— Барон! Дельвиг! — Зизи крутилась возле коляски. Она не на шутку успела влюбиться. — Пожалуйста, вот, ещё одно... — Она раскрыла альбом.
— Прощайте, красавицы Гор, — равнодушно сказал Дельвиг.
— Передай Льву, — наставлял его Пушкин, — мне нужны «Записки Фуше», «Cours de litterature dramatique» Шлегеля, «Don Juan», шестая песнь, издана Гонтом в тысяча восемьсот двадцать третьем, вместе с седьмой и восьмой, Вальтер Скотт во французском переводе — я писал ему, и не один раз!
— Хорошо, — сказал Дельвиг. — Я передам Льву.
— Барон, — просила Зизи, — вот мой альбом, вот карандаш.
Громко прокричал петух.
— Это к добру? — спросил Дельвиг.
— Что? — не поняла Зизи.
— Арина Родионовна, родная, петух — к добру?
— Поезжай, милый. Небось!..
— Передай Льву, — наставлял Пушкин, — чтобы не выходил в отставку, потому что припишут вредному моему влиянию... Вообще он мне пакостит: идут списки стихов — кто же станет их покупать?
— Я зайду к твоим, — сказал Дельвиг. — Но, знаешь, мне неприятна затянувшаяся ваша ссора. Твой отец убит этой ссорой и клялся мне, что, напротив, хотел облегчить тебе судьбу... Твоя мать скорбит...
Пушкин нахмурился. Душевная рана всё ещё кровоточила.
— Трогать, что ли? — спросил Пётр, сидевший на козлах. — Не успеем, барин, до Пскова засветло.
— Я зайду к твоим, — повторил Дельвиг.
— Ах, барон, если бы ты знал, какой трудный, тяжкий путь я прошёл. Ныне я совсем не тот, что был когда-то.
— Подушечку-то подложи, ясный мой, — сказала Арина Родионовна.
— Почему ты редко мне пишешь, барон? — чуть не плача спросил Пушкин.
— Почему? — глубокомысленно ответил Дельвиг. — Потому, Француз, что я не люблю писать письма — ты понял?
— Я понял, — уныло сказал Пушкин. Опять он оставался один.
Пётр ударил кнутом по лошадиному крупу. Прощальные крики, слёзы, платочки.
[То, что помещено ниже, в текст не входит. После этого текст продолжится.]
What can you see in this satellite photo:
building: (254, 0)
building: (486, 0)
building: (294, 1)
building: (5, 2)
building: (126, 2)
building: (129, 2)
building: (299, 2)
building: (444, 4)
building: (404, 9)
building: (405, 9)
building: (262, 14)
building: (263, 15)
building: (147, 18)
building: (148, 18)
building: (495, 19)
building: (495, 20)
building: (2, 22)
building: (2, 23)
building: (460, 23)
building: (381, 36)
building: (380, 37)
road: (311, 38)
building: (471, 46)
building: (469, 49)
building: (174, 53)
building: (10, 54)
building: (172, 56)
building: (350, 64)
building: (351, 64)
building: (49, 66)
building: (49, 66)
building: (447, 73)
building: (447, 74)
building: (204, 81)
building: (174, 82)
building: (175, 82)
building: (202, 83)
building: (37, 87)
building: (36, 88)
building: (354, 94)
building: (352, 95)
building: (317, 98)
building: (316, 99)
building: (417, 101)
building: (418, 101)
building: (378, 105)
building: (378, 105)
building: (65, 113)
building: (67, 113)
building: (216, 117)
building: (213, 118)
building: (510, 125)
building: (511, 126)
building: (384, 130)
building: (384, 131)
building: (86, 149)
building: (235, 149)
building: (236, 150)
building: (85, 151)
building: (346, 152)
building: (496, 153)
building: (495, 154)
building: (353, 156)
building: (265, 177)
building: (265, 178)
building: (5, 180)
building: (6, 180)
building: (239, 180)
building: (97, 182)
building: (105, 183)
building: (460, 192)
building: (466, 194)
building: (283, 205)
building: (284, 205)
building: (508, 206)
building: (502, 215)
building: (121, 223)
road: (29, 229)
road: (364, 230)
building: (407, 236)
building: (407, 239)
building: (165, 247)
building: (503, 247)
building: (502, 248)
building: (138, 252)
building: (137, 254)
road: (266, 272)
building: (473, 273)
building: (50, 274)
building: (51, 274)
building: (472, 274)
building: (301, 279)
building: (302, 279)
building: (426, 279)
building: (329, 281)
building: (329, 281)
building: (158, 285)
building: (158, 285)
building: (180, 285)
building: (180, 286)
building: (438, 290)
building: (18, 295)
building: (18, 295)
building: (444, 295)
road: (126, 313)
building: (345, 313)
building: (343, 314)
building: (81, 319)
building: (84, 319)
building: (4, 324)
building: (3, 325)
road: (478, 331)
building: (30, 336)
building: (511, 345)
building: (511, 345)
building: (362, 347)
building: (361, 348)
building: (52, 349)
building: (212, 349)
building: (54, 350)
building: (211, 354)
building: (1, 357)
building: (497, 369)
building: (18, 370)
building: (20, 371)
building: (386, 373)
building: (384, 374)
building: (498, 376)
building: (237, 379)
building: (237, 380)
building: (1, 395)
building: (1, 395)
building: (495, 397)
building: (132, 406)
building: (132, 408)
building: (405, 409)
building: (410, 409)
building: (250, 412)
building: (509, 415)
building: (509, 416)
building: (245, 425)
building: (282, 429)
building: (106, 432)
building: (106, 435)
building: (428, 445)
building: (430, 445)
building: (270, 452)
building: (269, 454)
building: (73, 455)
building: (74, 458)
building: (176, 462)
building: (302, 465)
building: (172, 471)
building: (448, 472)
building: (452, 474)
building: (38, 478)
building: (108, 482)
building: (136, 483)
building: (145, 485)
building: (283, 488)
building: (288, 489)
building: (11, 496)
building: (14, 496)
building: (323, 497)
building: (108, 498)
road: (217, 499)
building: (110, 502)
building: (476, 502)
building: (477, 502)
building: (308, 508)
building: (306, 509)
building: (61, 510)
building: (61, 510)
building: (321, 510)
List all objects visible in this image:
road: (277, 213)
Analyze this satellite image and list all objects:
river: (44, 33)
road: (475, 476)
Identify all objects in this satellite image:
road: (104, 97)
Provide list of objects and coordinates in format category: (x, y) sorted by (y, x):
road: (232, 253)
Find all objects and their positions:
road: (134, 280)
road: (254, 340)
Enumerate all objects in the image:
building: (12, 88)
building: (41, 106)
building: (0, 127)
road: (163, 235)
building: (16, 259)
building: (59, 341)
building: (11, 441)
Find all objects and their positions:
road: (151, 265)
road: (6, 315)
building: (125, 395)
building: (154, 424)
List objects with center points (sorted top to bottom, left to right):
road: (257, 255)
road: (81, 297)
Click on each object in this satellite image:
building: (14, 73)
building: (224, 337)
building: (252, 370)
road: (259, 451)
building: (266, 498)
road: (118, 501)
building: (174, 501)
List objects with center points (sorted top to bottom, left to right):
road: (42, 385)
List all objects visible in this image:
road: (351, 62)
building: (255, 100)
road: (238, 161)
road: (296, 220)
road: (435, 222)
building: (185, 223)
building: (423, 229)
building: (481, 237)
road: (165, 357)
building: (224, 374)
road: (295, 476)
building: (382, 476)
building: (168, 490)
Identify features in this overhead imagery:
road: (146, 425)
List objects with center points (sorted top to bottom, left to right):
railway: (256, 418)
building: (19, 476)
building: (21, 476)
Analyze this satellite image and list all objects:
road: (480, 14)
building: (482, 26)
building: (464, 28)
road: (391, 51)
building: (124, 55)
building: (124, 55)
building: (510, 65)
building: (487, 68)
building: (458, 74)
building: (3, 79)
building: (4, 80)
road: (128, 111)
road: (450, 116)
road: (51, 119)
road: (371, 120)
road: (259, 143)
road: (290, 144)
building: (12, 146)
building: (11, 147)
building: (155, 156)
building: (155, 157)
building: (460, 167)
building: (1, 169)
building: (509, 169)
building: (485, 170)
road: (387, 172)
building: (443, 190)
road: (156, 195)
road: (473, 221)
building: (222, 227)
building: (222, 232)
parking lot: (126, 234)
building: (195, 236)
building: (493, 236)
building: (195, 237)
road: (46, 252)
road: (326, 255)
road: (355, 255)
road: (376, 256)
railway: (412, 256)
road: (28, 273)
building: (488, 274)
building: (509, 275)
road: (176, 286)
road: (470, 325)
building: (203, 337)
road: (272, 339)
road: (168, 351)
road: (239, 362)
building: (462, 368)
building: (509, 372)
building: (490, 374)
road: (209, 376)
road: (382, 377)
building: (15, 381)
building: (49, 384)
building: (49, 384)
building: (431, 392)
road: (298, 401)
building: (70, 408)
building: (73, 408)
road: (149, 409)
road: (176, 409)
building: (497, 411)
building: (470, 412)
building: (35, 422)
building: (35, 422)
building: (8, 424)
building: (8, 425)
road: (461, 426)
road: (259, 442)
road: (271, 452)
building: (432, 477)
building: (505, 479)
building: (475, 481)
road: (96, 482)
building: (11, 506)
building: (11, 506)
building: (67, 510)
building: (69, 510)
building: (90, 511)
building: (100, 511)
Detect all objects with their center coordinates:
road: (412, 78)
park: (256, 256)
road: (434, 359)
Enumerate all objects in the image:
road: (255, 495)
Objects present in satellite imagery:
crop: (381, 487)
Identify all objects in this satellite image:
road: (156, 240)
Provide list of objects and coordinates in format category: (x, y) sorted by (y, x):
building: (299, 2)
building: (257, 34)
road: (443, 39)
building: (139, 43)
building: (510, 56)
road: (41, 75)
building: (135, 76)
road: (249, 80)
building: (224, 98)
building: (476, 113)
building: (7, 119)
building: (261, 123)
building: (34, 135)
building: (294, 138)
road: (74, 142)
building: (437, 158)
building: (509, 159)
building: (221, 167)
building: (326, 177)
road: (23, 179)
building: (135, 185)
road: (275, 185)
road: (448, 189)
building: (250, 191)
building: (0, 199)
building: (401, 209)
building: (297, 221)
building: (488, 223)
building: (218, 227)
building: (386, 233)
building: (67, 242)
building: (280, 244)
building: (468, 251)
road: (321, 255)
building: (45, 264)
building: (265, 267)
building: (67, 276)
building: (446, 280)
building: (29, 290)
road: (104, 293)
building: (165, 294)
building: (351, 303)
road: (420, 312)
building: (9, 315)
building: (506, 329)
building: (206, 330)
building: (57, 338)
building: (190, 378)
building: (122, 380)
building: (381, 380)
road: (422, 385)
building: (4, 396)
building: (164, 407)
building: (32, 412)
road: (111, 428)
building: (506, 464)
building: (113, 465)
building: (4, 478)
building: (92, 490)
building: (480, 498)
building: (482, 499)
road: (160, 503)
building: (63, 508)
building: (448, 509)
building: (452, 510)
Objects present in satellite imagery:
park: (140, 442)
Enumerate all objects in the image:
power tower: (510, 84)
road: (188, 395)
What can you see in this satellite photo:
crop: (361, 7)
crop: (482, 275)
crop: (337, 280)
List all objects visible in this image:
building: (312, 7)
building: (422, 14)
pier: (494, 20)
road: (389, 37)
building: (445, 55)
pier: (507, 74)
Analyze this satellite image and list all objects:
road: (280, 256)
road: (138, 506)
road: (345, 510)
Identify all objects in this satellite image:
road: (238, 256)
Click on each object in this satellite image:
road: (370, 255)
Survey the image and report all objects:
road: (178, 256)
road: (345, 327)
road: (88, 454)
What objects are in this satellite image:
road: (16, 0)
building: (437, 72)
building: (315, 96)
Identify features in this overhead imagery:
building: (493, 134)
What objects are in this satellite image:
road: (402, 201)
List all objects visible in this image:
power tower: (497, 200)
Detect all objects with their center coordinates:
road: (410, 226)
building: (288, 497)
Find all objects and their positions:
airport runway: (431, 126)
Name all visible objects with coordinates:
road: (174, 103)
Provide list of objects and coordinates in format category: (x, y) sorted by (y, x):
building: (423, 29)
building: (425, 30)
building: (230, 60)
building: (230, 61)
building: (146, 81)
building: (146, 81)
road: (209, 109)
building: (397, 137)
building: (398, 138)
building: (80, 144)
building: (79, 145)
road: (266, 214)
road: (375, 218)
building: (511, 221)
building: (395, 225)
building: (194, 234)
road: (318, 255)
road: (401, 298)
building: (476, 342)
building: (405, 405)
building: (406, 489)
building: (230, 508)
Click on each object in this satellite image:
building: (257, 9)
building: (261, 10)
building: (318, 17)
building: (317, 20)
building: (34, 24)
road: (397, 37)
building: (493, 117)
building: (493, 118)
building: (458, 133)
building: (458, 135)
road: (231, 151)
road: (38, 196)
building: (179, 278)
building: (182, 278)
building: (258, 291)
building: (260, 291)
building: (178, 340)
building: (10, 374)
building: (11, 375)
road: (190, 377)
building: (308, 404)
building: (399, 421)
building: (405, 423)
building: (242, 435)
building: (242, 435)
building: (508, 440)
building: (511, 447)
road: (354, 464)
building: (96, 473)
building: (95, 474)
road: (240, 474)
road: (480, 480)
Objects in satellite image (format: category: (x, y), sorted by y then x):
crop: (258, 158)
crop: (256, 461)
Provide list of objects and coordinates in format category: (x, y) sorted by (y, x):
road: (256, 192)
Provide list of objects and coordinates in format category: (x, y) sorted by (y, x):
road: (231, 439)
Коляска покатила к открытым воротам.
Прогулка в первой половине мая 1825 года.
Жизнь возрождалась, порхала, пела, цвела, а в нём — и это случалось нередко — сгустилось ощущение ранней смерти. Всё может быть, каждому свой удел. Вот недавно по соседству неожиданно умер помещик — и не старый, и семейный, и не на дуэли, и не упав во время псовой охоты с лошади, а внезапно, в мягкой и тёплой постели.
Вороны перелетали с ветки на ветку, скворцы строили гнезда, самцы звали самок, лес звенел птичьими голосами, а с озёр доносились протяжные крики диких уток. Он сорвал свежий, жгуче-зелёный листик — в нервном трепете его пальцев остро запахла клейкая масса...
Но постепенно на душу снизошло успокоение. Каким он — не так уж давно — приехал в Михайловское? Даже трудно было поверить в озлобленность, скепсис, недоверие ко всем и недовольство собой, которые тогда им владели. И вот — поэтический труд возродил его. Уединение оказалось плодотворным. Нет, жизнь ещё не окончена...
Ах, Боже мой! Он огляделся. Вороны в развилках деревьев искали места для тяжёлых своих гнёзд, а лёгкие, вёрткие грачи, пеночки, щеглы будто знать не хотели тягот. Барабанили дятлы. Лес ещё был прозрачен, но уже усыпан юной, жадной прозеленью. Да, верная вековым нерушимым законам, природа жила своей независимой жизнью — прекрасной и безразличной к мученьям, сомненьям и горестям человека.
Возрождённый из пепла Феникс... Тихая радость жизни овладела им. Сладостное чувство! Звуки, ещё не обретшие мелодию, песня, ещё далёкая, не донёсшая раздельные слова, ещё не воплотившаяся в гармонию. Захотелось стихов.
В том-то и дело, что смерть перечеркнула бы всё — надежды, помыслы, плоды раздумий, — не дав раскрыться неповторимой тайне, которую он носил в душе.
Об этом был уже стихотворный замысел. О любимом поэте Шенье, погибшем в катаклизмах общественной жизни.
Горестная и поучительная судьба — и перекликалась с его собственной.
Замысел захватал его. Чувства, овладевшие им, томили желанием перелиться в стихи. Он поспешил домой.
...В сенцах гомонили девки, которых Арина Родионовна выпустила из светлицы погреться на весеннем солнышке, — он стремительно прошёл мимо них.
Вот его стол, его тетради. Он обмакнул перо в чернильницу.